Woc is required for proper Zfh1 expression. (A,B) Images were taken together with the same confocal settings. Zfh1 (greyscale) stains all somatic nuclei in larval ovaries. (A) Wild-type somatic cells in proximity to germ cells exhibit stronger Zfh1 labelling (compare arrowheads with arrows). (B) In woc-RNAi ovaries, Zfh1 levels in somatic nuclei abutting PGCs are not as elevated as in WT (compare arrowheads in A,B). (C,C′) Wild-type larval ovaries stained with anti-Stat (green in C, greyscale in C′). Higher Stat levels are present in ICs (PGCs are outlined in C). (D,E) Anti-Tj (green) and anti-Zfh1 (D′,E′, greyscale) co-stain EC nuclei. Zfh1 staining is reduced in woc-RNAi ECs (arrowheads E′, compare with D′). woc-RNAi sheath cells outside the outlined germarium still express high Zfh1 levels. Tj levels are unaffected (compare D with E). (F) GFP (green) marks wild-type cells. In woc mutant cells (arrowhead), Zfh1 (magenta in F, greyscale in F′) staining is reduced compared with a neighbouring wild-type cell (arrow). The nuclei of the marked cells are at the same confocal plane and can therefore be compared. (G) Quantification of Zfh1 protein expression in woc- and stat-deficient cells. P-values of Student's t-test and s.e.m. bars are indicated. (H) Real-time qPCR of zfh1 transcripts comparing bam mutant ovaries with bam mutants that were also woc deficient. Two different recombinant lines produced similar results in two independent experiments (shown combined). (I) Real-time qPCR of zfh1 transcripts comparing control cells (lacZ dsRNA) to woc dsRNA, exposed to control or Upd-containing media. Student's t-test P-values of five independent experiments are shown. Scale bars: 10 μm (bar in A applies to A,B; bar in D applies to D-F).

Fig. 6.

Haplo-insufficiency of Zfh1 and rescue of woc-deficient ovaries. (A-D) Compression of several z-sections of WT (A), and of flies heterozygous for three zfh1 alleles (B-D) labelled by anti-Hts (magenta) to highlight fusomes within germ cells (anti-Vasa, Green).
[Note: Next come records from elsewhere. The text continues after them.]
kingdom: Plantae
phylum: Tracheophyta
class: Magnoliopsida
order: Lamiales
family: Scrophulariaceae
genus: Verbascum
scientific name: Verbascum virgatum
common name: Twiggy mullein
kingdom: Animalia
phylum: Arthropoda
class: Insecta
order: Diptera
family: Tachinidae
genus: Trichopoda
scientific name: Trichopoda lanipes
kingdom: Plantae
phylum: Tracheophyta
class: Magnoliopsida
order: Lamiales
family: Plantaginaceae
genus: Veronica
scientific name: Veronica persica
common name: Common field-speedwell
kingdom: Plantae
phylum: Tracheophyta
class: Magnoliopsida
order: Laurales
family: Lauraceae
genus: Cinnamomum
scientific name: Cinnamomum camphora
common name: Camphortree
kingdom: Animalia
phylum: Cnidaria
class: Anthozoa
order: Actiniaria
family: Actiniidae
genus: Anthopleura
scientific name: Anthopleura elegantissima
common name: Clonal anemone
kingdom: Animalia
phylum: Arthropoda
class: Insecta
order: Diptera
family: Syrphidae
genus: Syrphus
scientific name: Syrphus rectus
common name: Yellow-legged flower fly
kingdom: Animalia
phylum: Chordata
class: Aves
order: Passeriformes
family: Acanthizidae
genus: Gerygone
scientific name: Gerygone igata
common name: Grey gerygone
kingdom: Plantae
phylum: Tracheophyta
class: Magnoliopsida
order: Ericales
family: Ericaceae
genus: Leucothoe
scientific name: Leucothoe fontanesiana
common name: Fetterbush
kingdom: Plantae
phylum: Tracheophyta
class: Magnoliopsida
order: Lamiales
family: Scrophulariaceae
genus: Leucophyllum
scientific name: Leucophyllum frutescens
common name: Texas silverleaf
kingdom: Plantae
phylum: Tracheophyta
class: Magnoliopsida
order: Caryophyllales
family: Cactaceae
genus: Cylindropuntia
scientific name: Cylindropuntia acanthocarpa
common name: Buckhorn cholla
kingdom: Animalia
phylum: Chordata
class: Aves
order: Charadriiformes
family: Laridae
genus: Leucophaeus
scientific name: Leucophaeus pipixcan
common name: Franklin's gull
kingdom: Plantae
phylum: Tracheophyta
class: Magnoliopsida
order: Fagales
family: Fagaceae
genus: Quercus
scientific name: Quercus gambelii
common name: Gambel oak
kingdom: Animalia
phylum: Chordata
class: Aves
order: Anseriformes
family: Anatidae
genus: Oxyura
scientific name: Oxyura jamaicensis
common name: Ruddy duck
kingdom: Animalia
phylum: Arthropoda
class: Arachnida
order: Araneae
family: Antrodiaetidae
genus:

Arrowheads mark accumulated single germ cells in heterozygotes. Cysts are also present in the heterozygous flies (arrows). (E-H) Heterozygous zfh1 flies express lower levels of Zfh1 in ECs (marked by arrowheads in E-H and by anti-Tj in E′-H′) compared with WT. Scale bar: 10 μm.

Fig. 7.

Zfh1 overexpression can rescue woc-deficient ovaries. (A-C,G-I) Anti-Hts labels somatic cells and fusomes; anti-Vasa (green) marks germ cells. (A,B) Developing cysts are marked by arrows. Overexpression of either a wild-type (A) or a mutated form of Zfh1 (B, Zfh1*) does not impair germ cell differentiation. (C) Overexpression of Zfh1 in woc-RNAi ovaries rescues GSC differentiation. Elongated fusomes and germline cysts are present (arrows). (D-F) Anti-Coracle stains EC extensions (greyscale), which encapsulate germline cysts in WT (D). (E,F) Compression of several z-sections, taken with the same confocal settings. (E) A woc-RNAi germarium, ECs (arrowhead) are present, but lack cell extensions. (F) Rescue of woc-RNAi ovaries by Zfh1; extensions into the germarium are observed. (G-I) An entire woc-RNAi ovary. Six ovarioles are shown in this confocal section, all filled with single germ cells. Very few cysts and no egg chambers are observed. (H) Upon overexpression of Zfh1, cysts and egg chambers are readily observed in woc-RNAi ovaries. Four ovarioles are shown in this section. (I) No rescue of woc-RNAi ovaries by expressing a mutated form of Zfh1. Single germ cells are observed (arrowheads). (J) A model showing phenotypic and molecular aspects of Woc function in larval and adult ovaries. Woc is required for an increase in Zfh1 expression within ICs and ECs, respectively. Elevated Zfh1 levels are required for soma-germline association and for GSC differentiation. Scale bars: 10 μm (bar in A applies to A-F).